◆ Problem to work on: Pull every line with "медіа" from the entries below.

Saved data entries
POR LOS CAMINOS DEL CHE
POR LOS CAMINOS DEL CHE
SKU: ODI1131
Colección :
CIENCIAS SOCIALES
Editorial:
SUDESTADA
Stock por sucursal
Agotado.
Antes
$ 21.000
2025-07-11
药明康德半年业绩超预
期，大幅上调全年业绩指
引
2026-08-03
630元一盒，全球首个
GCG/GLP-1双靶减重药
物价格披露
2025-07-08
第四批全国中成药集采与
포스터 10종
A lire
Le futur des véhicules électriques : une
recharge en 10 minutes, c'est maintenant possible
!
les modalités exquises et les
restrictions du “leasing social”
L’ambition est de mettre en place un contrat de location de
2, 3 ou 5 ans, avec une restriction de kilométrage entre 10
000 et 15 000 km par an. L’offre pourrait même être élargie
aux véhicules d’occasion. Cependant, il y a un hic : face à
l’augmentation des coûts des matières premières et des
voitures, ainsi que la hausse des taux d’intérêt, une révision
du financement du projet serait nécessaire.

...

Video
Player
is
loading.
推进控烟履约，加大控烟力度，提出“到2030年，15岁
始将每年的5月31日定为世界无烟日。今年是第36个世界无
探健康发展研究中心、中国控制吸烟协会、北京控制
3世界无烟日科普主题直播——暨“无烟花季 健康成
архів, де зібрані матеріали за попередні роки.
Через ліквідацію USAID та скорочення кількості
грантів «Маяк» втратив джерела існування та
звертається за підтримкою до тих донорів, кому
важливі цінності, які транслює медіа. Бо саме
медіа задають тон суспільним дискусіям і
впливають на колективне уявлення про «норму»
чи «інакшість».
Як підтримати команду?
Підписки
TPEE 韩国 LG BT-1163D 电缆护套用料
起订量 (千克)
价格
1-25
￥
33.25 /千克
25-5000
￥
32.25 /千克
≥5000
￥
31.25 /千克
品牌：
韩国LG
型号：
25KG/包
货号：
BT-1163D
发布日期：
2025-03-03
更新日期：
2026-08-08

---

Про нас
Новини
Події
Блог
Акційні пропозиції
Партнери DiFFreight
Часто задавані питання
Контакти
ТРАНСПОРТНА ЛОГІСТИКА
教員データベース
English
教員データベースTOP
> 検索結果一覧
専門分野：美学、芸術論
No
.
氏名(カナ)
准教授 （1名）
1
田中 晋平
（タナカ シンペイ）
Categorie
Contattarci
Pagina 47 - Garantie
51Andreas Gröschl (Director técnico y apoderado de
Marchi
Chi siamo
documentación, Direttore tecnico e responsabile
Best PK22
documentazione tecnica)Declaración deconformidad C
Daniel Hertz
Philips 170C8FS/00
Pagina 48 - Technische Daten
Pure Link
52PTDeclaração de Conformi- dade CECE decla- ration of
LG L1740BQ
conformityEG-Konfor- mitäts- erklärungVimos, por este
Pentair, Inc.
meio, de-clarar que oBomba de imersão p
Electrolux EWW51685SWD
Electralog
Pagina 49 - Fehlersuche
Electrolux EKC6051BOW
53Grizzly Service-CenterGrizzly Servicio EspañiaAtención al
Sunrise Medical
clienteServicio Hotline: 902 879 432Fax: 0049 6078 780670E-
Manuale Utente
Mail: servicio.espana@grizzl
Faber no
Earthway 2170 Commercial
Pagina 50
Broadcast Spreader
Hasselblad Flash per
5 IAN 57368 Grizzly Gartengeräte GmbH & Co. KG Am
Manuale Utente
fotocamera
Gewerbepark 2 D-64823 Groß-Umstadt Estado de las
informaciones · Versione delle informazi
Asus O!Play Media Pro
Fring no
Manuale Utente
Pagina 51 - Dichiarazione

◆ Task result:
важливі цінності, які транслює медіа. Бо саме
медіа задають тон суспільним дискусіям і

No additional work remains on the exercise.